• TAREFAS A REALIZAR
[1] Resuma em duas frases o texto sobre Miyazaki e Heidegger.
[2] Reproduza fielmente o trecho do texto sobre Miyazaki e Heidegger que começa nas palavras "Eu gosto de" e termina depois de "ser-humano e natureza.".

• TEXTO PARA LEITURA

Miyazaki e Heidegger - uma visão compartilhada sobre a sacralidade da natureza.


Eu gosto de traduzir e trazer para o Dissidência Pop alguns textos e entrevistas bacanas que encontro na internet que estão apenas em língua inglesa, e como fazia tempo que eu não publicava nada nesse sentido, resolvi apresentar um texto interessantíssimo que é de suma relevância nesse cenário atual de debate sobre preservação ambiental x desenvolvimento econômico.

Antes de levantar qualquer bandeira, o texto fornece uma visão conciliadora entre o desenvolvimento tecnológico e a preservação ambiental, descartando qualquer viés puramente extremista. Sabe-se que Miyazaki é forte crítico da sociedade ocidental, principalmente do "American way of life" dos EUA, por isso em seus filmes quase sempre se encontram discussões sobre a relação entre ser-humano e natureza.

• MATERIAL EXTRAÍDO
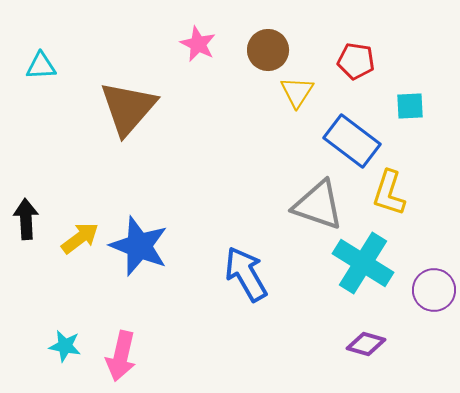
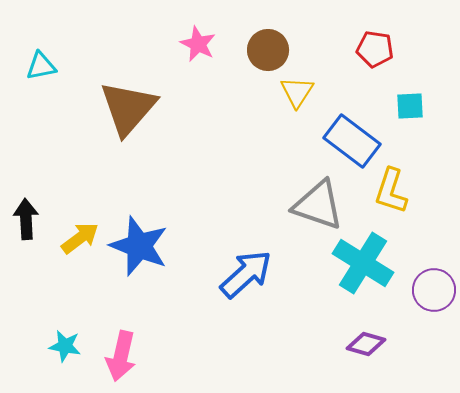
red pentagon: moved 19 px right, 12 px up
cyan triangle: rotated 8 degrees counterclockwise
yellow L-shape: moved 2 px right, 2 px up
blue arrow: rotated 78 degrees clockwise
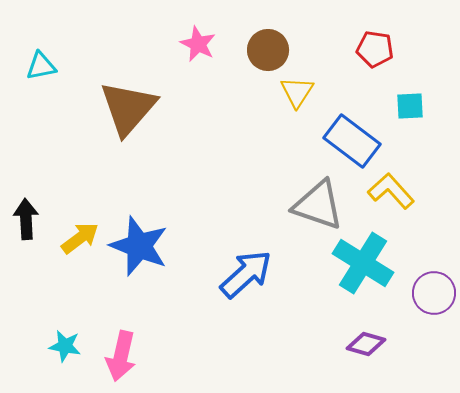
yellow L-shape: rotated 120 degrees clockwise
purple circle: moved 3 px down
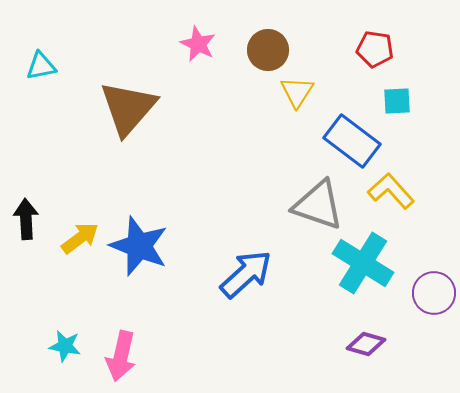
cyan square: moved 13 px left, 5 px up
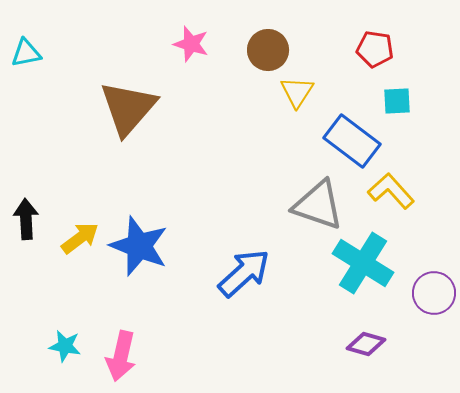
pink star: moved 7 px left; rotated 9 degrees counterclockwise
cyan triangle: moved 15 px left, 13 px up
blue arrow: moved 2 px left, 1 px up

• RESULTADOS
[1] Quem escreve costuma trazer para o Dissidência Pop traduções de textos disponíveis apenas em inglês e decidiu apresentar um que considera de suma relevância para o debate atual sobre preservação ambiental e desenvolvimento econômico. Esse texto oferece uma visão conciliadora entre desenvolvimento tecnológico e preservação ambiental, sem viés extremista, e Miyazaki é apontado como forte crítico da sociedade ocidental, razão pela qual seus filmes quase sempre discutem a relação entre ser humano e natureza.

[2]
Eu gosto de traduzir e trazer para o Dissidência Pop alguns textos e entrevistas bacanas que encontro na internet que estão apenas em língua inglesa, e como fazia tempo que eu não publicava nada nesse sentido, resolvi apresentar um texto interessantíssimo que é de suma relevância nesse cenário atual de debate sobre preservação ambiental x desenvolvimento econômico.

Antes de levantar qualquer bandeira, o texto fornece uma visão conciliadora entre o desenvolvimento tecnológico e a preservação ambiental, descartando qualquer viés puramente extremista. Sabe-se que Miyazaki é forte crítico da sociedade ocidental, principalmente do "American way of life" dos EUA, por isso em seus filmes quase sempre se encontram discussões sobre a relação entre ser-humano e natureza.